A contractual restriction after an IPO or direct listing that prevents insiders from selling shares for a set period, typically 180 days.

A lock-up period is a contract between the IPO underwriters and the company’s insiders that prevents insiders from selling, transferring, or hedging shares for a defined window after the offering. The standard is 180 days, though it can extend to 365 days or include staggered releases. Some IPOs now incorporate early-release tranches at 60 or 90 days if the stock trades above a threshold. The purpose is to reduce supply overhang during the stabilization period.

Example: a company prices an IPO at $28. Insiders sign a 180-day lock-up. The stock rises to $64 by day 90, tempting employees to sell. No sales are allowed.
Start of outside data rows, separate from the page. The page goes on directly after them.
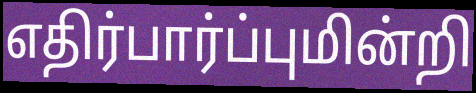
எதிர்பார்ப்புமின்றி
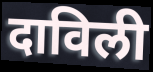
दाविली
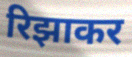
रिझाकर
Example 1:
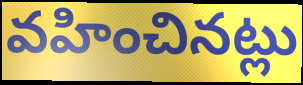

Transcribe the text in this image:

వహించినట్లు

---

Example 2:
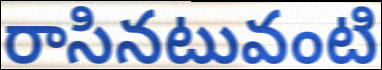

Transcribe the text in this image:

రాసినటువంటి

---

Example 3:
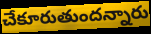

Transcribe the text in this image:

చేకూరుతుందన్నారు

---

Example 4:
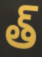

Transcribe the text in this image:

త్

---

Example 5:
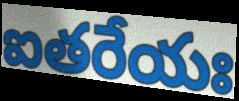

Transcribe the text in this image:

ఐతరేయః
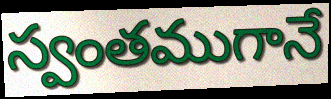
స్వంతముగానే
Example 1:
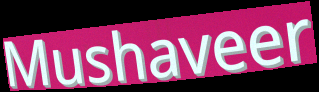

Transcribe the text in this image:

Mushaveer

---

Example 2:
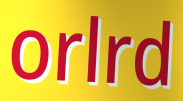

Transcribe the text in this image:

orlrd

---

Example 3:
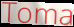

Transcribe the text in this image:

Toma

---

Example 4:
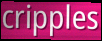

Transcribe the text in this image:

cripples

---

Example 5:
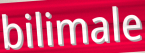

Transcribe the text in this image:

bilimale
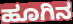
ಹೂಗಿನ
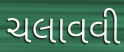
ચલાવવી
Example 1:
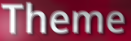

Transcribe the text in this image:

Theme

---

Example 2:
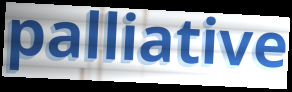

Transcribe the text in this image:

palliative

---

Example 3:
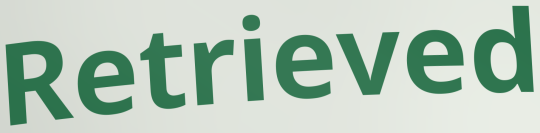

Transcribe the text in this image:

Retrieved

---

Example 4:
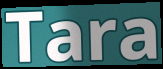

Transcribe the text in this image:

Tara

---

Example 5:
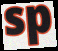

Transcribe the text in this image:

sp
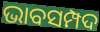
ଭାବସମ୍ପଦ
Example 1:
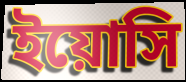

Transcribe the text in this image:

ইয়োসি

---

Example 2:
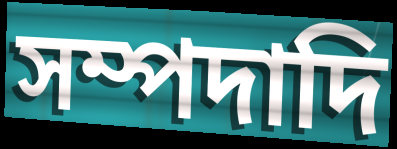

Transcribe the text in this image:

সম্পদাদি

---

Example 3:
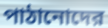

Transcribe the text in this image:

পাঠানোদের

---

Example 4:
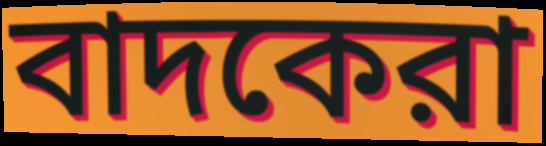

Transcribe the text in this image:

বাদকেরা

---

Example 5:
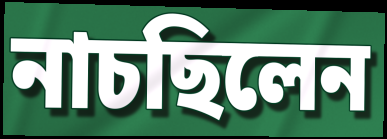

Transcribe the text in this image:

নাচছিলেন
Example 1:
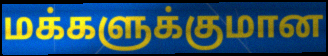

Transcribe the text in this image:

மக்களுக்குமான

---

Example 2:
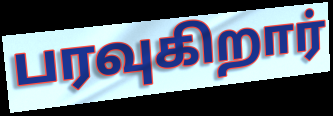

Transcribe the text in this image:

பரவுகிறார்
At day 180, the stock is at $42. Insiders can now sell, but they have missed the peak. A 10b5-1 plan adopted post-lockup can smooth the exit across subsequent quarters.

Common mistake: waiting until day 181 to start thinking about diversification. The plan should be set before the lock-up expires, with a 10b5-1 schedule ready to execute when the window opens.

Lock-ups matter at IPO timing, at secondary offerings, and at acquisitions of public companies where the buyer often imposes new lock-ups on retention shares.